Please retype the records below exactly, from the first line through the line containing "performance and security.", and leave out any pictures.

....

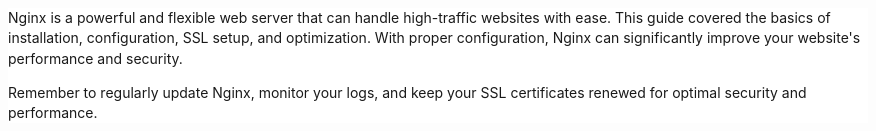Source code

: Nginx is a powerful and flexible web server that can handle high-traffic websites with ease. This guide covered the basics of installation, configuration, SSL setup, and optimization. With proper configuration, Nginx can significantly improve your website's performance and security.

Remember to regularly update Nginx, monitor your logs, and keep your SSL certificates renewed for optimal security and performance.
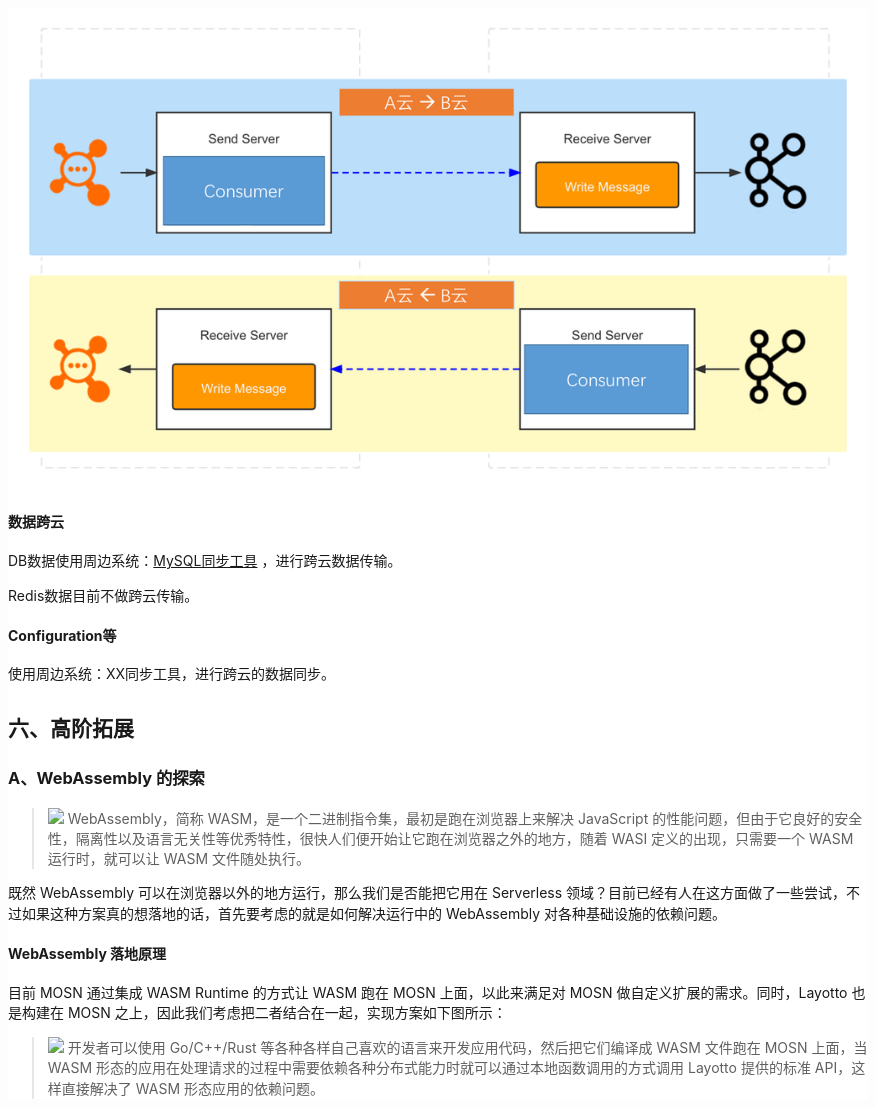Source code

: ![](https://raw.githubusercontent.com/capa-cloud/capa.io/master/content/images/zh/blog/news/capa/capa-mq-crose.png)

#### 数据跨云

DB数据使用周边系统：[MySQL同步工具](https://github.com/ctripcorp/drc) ，进行跨云数据传输。

Redis数据目前不做跨云传输。

#### Configuration等

使用周边系统：XX同步工具，进行跨云的数据同步。

## 六、高阶拓展

### A、WebAssembly 的探索

>![](https://gw.alipayobjects.com/mdn/rms_1c90e8/afts/img/A*-ACRSpqbuJ0AAAAAAAAAAAAAARQnAQ)
WebAssembly，简称 WASM，是一个二进制指令集，最初是跑在浏览器上来解决 JavaScript 的性能问题，但由于它良好的安全性，隔离性以及语言无关性等优秀特性，很快人们便开始让它跑在浏览器之外的地方，随着 WASI 定义的出现，只需要一个 WASM 运行时，就可以让 WASM 文件随处执行。

既然 WebAssembly 可以在浏览器以外的地方运行，那么我们是否能把它用在 Serverless 领域？目前已经有人在这方面做了一些尝试，不过如果这种方案真的想落地的话，首先要考虑的就是如何解决运行中的 WebAssembly 对各种基础设施的依赖问题。

#### WebAssembly 落地原理

目前 MOSN 通过集成 WASM Runtime 的方式让 WASM 跑在 MOSN 上面，以此来满足对 MOSN 做自定义扩展的需求。同时，Layotto 也是构建在 MOSN 之上，因此我们考虑把二者结合在一起，实现方案如下图所示：

>![](https://gw.alipayobjects.com/mdn/rms_1c90e8/afts/img/A*U7UDRYyBOvIAAAAAAAAAAAAAARQnAQ)
开发者可以使用 Go/C++/Rust 等各种各样自己喜欢的语言来开发应用代码，然后把它们编译成 WASM 文件跑在 MOSN 上面，当 WASM 形态的应用在处理请求的过程中需要依赖各种分布式能力时就可以通过本地函数调用的方式调用 Layotto 提供的标准 API，这样直接解决了 WASM 形态应用的依赖问题。
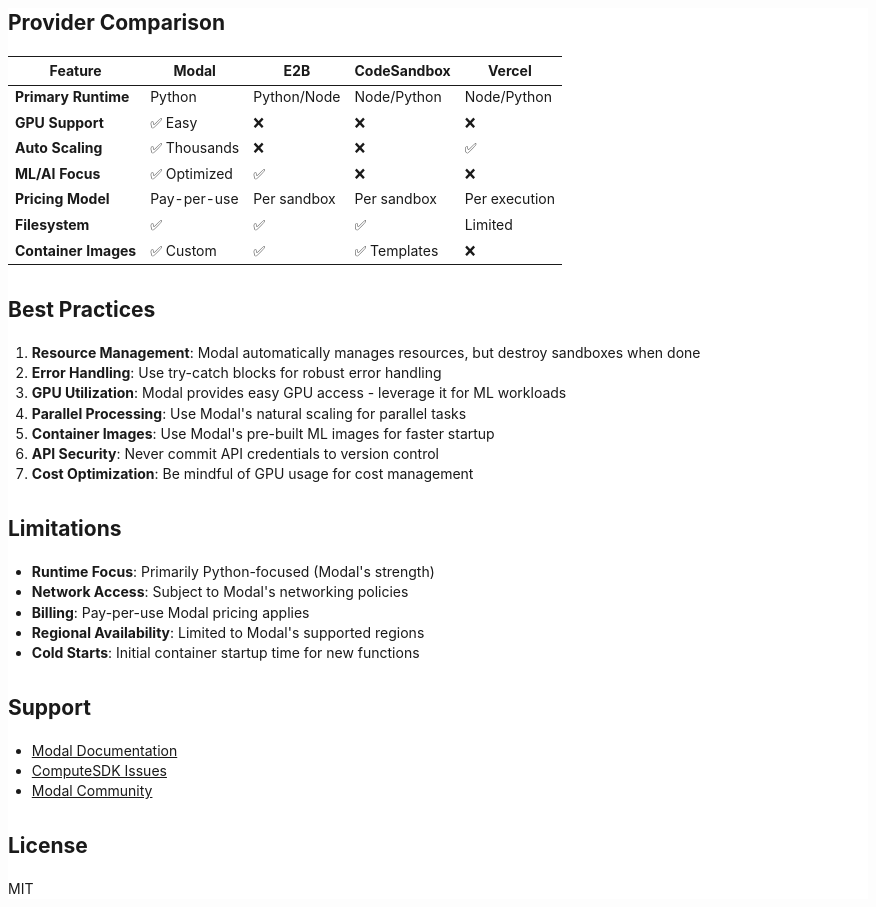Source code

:## Provider Comparison

| Feature | Modal | E2B | CodeSandbox | Vercel |
|---------|--------|-----|-------------|--------|
| **Primary Runtime** | Python | Python/Node | Node/Python | Node/Python |
| **GPU Support** | ✅ Easy | ❌ | ❌ | ❌ |
| **Auto Scaling** | ✅ Thousands | ❌ | ❌ | ✅ |
| **ML/AI Focus** | ✅ Optimized | ✅ | ❌ | ❌ |
| **Pricing Model** | Pay-per-use | Per sandbox | Per sandbox | Per execution |
| **Filesystem** | ✅ | ✅ | ✅ | Limited |
| **Container Images** | ✅ Custom | ✅ | ✅ Templates | ❌ |

## Best Practices

1. **Resource Management**: Modal automatically manages resources, but destroy sandboxes when done
2. **Error Handling**: Use try-catch blocks for robust error handling  
3. **GPU Utilization**: Modal provides easy GPU access - leverage it for ML workloads
4. **Parallel Processing**: Use Modal's natural scaling for parallel tasks
5. **Container Images**: Use Modal's pre-built ML images for faster startup
6. **API Security**: Never commit API credentials to version control
7. **Cost Optimization**: Be mindful of GPU usage for cost management

## Limitations

- **Runtime Focus**: Primarily Python-focused (Modal's strength)
- **Network Access**: Subject to Modal's networking policies
- **Billing**: Pay-per-use Modal pricing applies
- **Regional Availability**: Limited to Modal's supported regions
- **Cold Starts**: Initial container startup time for new functions

## Support

- [Modal Documentation](https://modal.com/docs)
- [ComputeSDK Issues](https://github.com/computesdk/computesdk/issues)
- [Modal Community](https://modal.com/slack)

## License

MIT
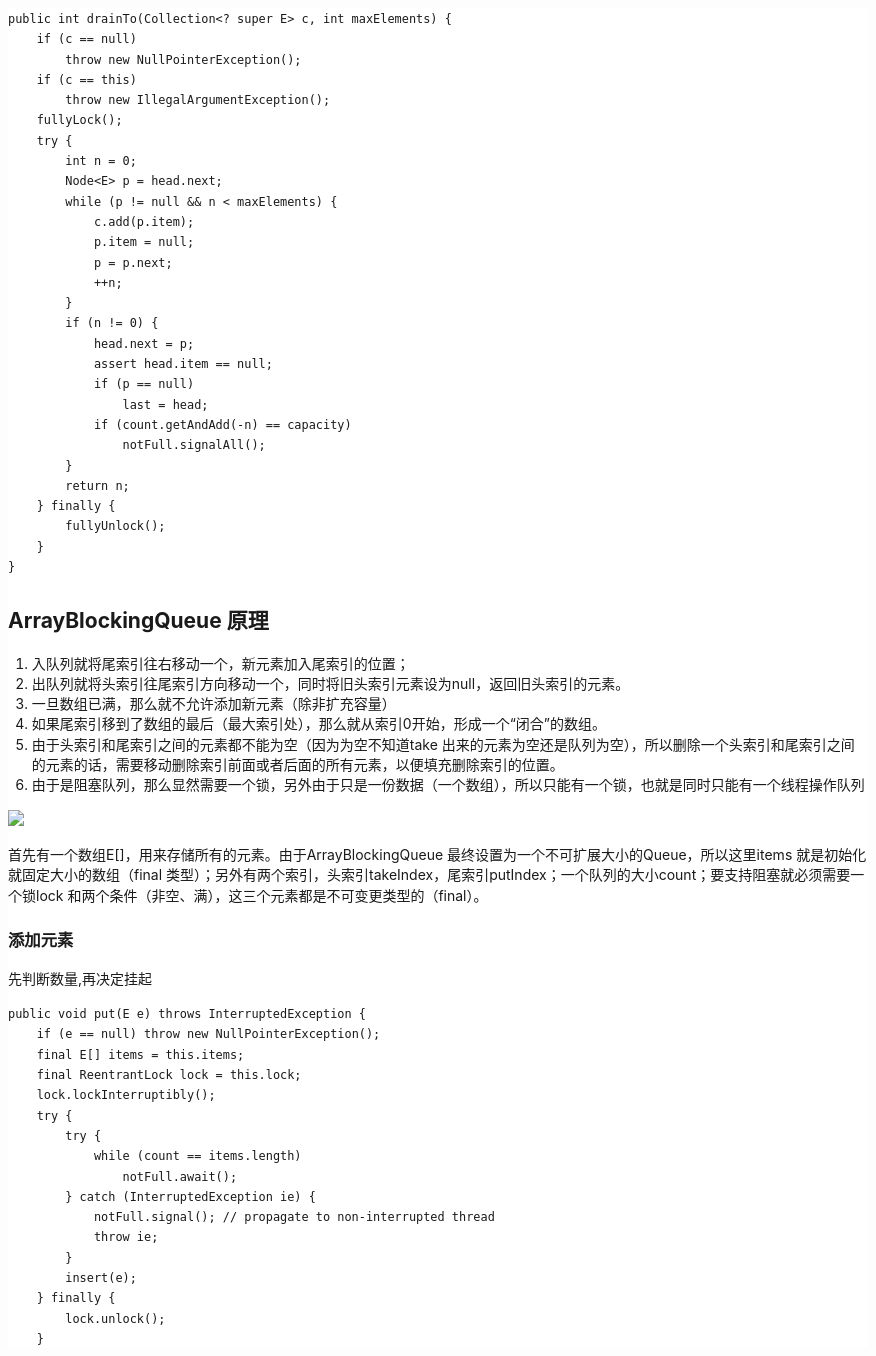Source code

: 	public int drainTo(Collection<? super E> c, int maxElements) {
		if (c == null)
			throw new NullPointerException();
		if (c == this)
			throw new IllegalArgumentException();
		fullyLock();
		try {
			int n = 0;
			Node<E> p = head.next;
			while (p != null && n < maxElements) {
				c.add(p.item);
				p.item = null;
				p = p.next;
				++n;
			}
			if (n != 0) {
				head.next = p;
				assert head.item == null;
				if (p == null)
					last = head;
				if (count.getAndAdd(-n) == capacity)
					notFull.signalAll();
			}
			return n;
		} finally {
			fullyUnlock();
		}
	}

## ArrayBlockingQueue 原理 ##
1. 入队列就将尾索引往右移动一个，新元素加入尾索引的位置；
2. 出队列就将头索引往尾索引方向移动一个，同时将旧头索引元素设为null，返回旧头索引的元素。
3. 一旦数组已满，那么就不允许添加新元素（除非扩充容量）
4. 如果尾索引移到了数组的最后（最大索引处），那么就从索引0开始，形成一个“闭合”的数组。
5. 由于头索引和尾索引之间的元素都不能为空（因为为空不知道take 出来的元素为空还是队列为空），所以删除一个头索引和尾索引之间的元素的话，需要移动删除索引前面或者后面的所有元素，以便填充删除索引的位置。
6. 由于是阻塞队列，那么显然需要一个锁，另外由于只是一份数据（一个数组），所以只能有一个锁，也就是同时只能有一个线程操作队列

![](http://images.blogjava.net/blogjava_net/xylz/WindowsLiveWriter/JavaConcurrency22part7BlockingQueue2_1216F/image_4.png)

首先有一个数组E[]，用来存储所有的元素。由于ArrayBlockingQueue 最终设置为一个不可扩展大小的Queue，所以这里items 就是初始化就固定大小的数组（final 类型）；另外有两个索引，头索引takeIndex，尾索引putIndex；一个队列的大小count；要支持阻塞就必须需要一个锁lock 和两个条件（非空、满），这三个元素都是不可变更类型的（final）。

### 添加元素 ###
先判断数量,再决定挂起

	public void put(E e) throws InterruptedException {
		if (e == null) throw new NullPointerException();
		final E[] items = this.items;
		final ReentrantLock lock = this.lock;
		lock.lockInterruptibly();
		try {
			try {
				while (count == items.length)
					notFull.await();
			} catch (InterruptedException ie) {
				notFull.signal(); // propagate to non-interrupted thread
				throw ie;
			}
			insert(e);
		} finally {
			lock.unlock();
		}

....

** Answer to this task **
Source code

: Nginx is a powerful and flexible web server that can handle high-traffic websites with ease. This guide covered the basics of installation, configuration, SSL setup, and optimization. With proper configuration, Nginx can significantly improve your website's performance and security.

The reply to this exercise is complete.